■ Task instructions:
Identify every line in the listing below that contains the string "chart", and copy each of those lines. Case counts.

■ Working data:
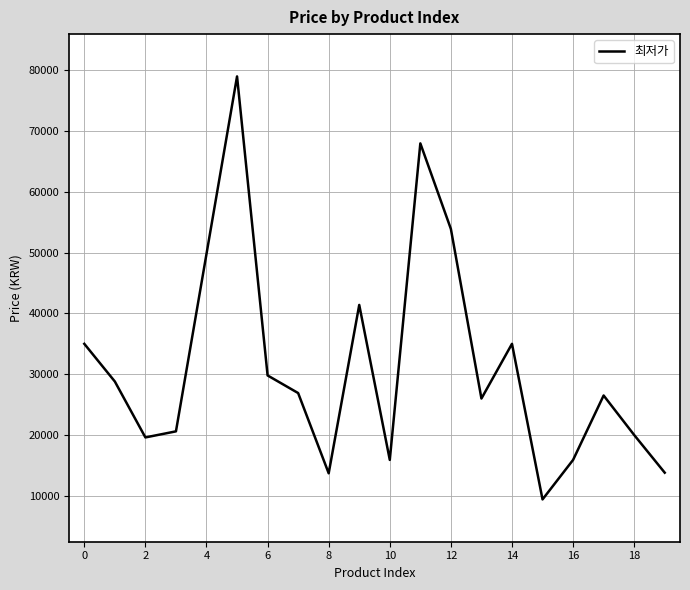

What is the maximum value shown in the chart?

79000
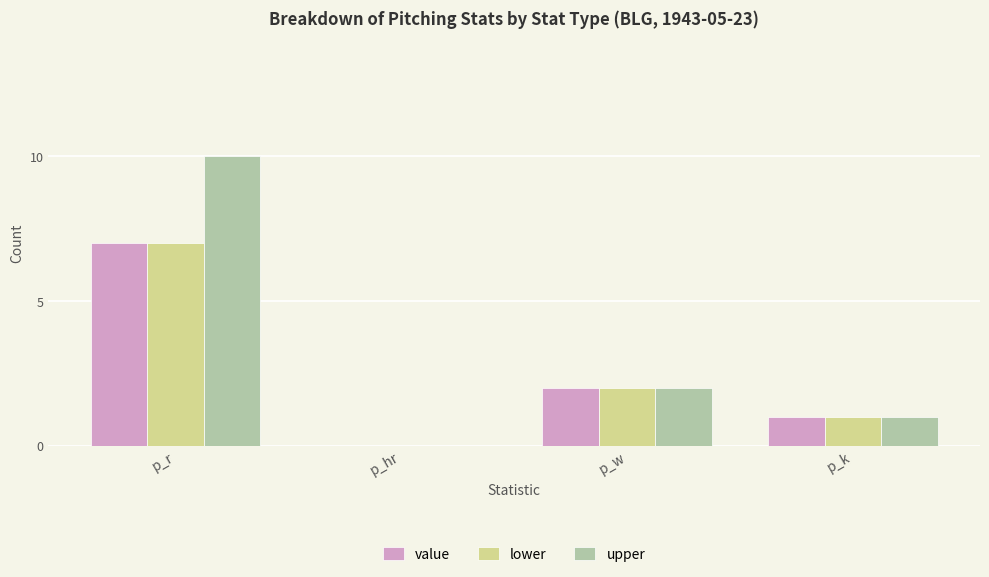

How many distinct data groups are displayed?

3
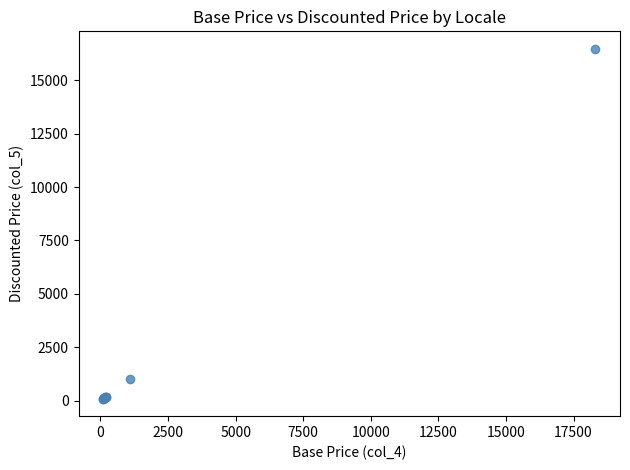

What Y value in the scatter plot is closest to 8283?

989.0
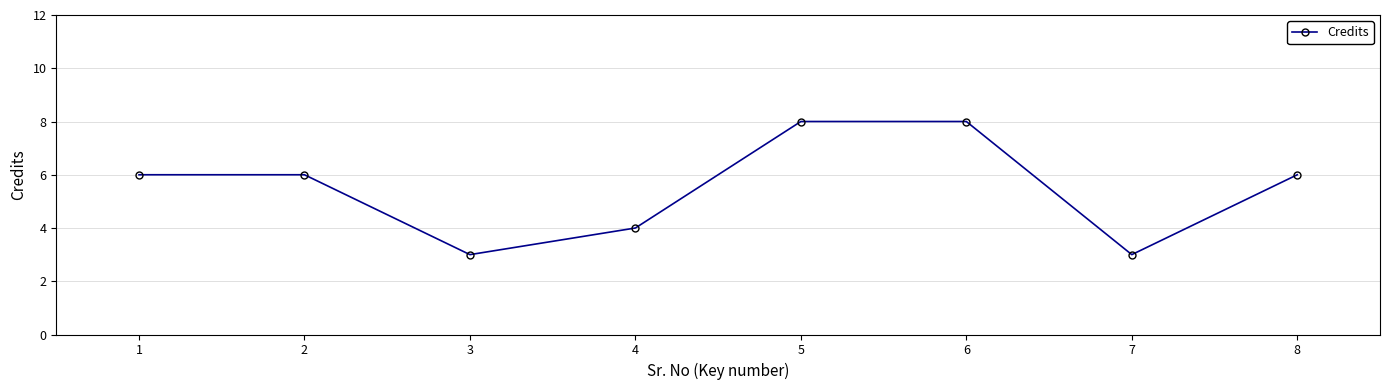

What is the value of the 2nd point from the left?

6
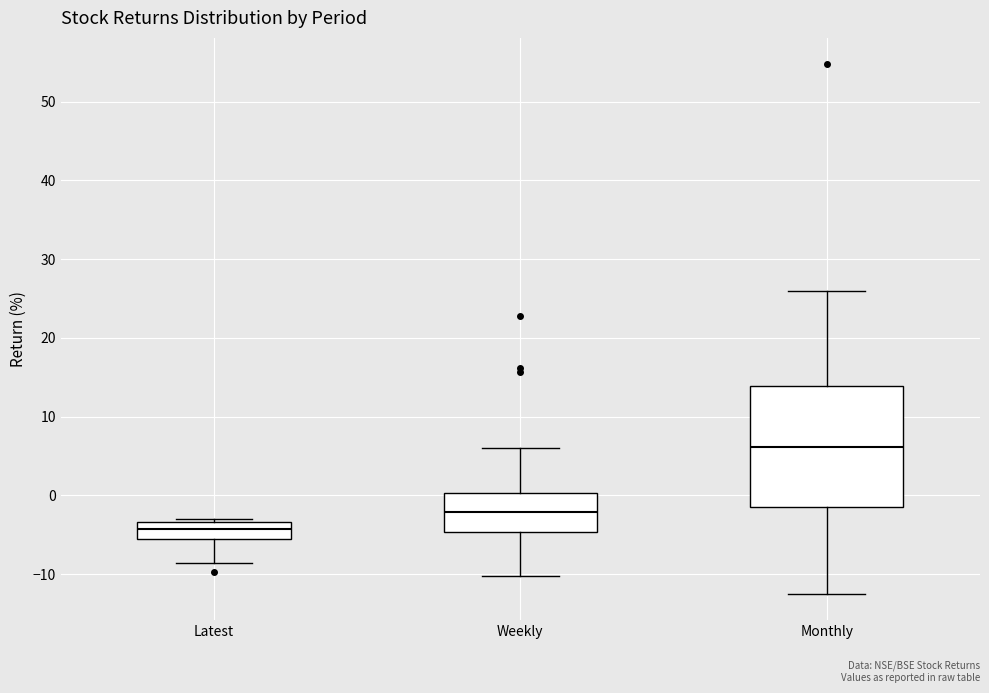

Reading left to right, transcribe this box plot: for each box, give where its median line is, the range the box spans, and where its two whiskers end, as read against the y-axis. The values are not printed on the chart, so give them approximately, as read against the axis.

Latest: median -4, box -5 to -3, whiskers -9 to -3 (just above the box's upper edge)
Weekly: median -2, box -5 to 0, whiskers -10 to 6
Monthly: median 6, box -1 to 14, whiskers -12 to 26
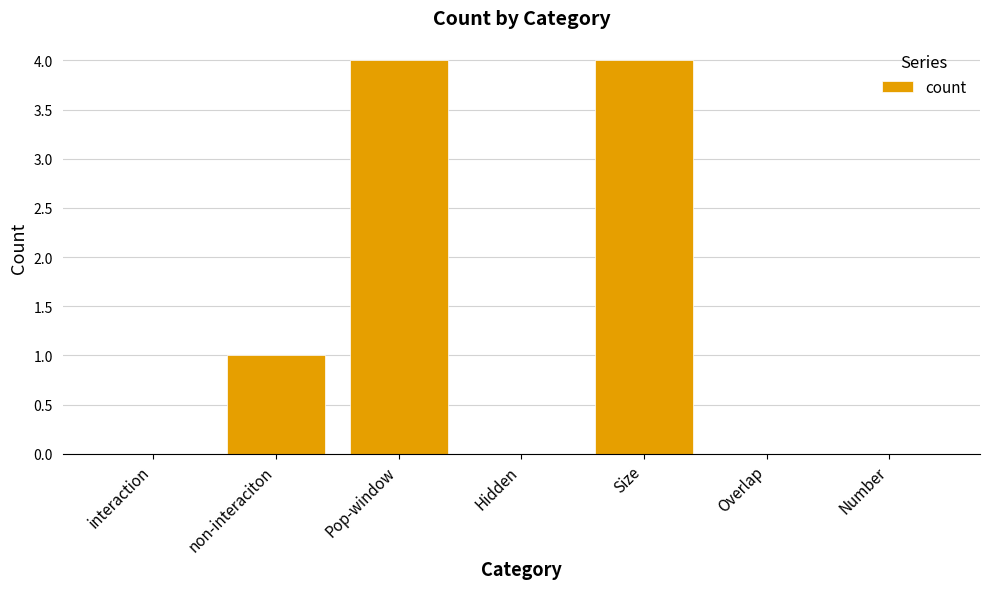

At which label is the value closest to 2?

non-interaciton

■ Response for this exercise:
What is the maximum value shown in the chart?
Reading left to right, transcribe this box plot: for each box, give where its median line is, the range the box spans, and where its two whiskers end, as read against the y-axis. The values are not printed on the chart, so give them approximately, as read against the axis.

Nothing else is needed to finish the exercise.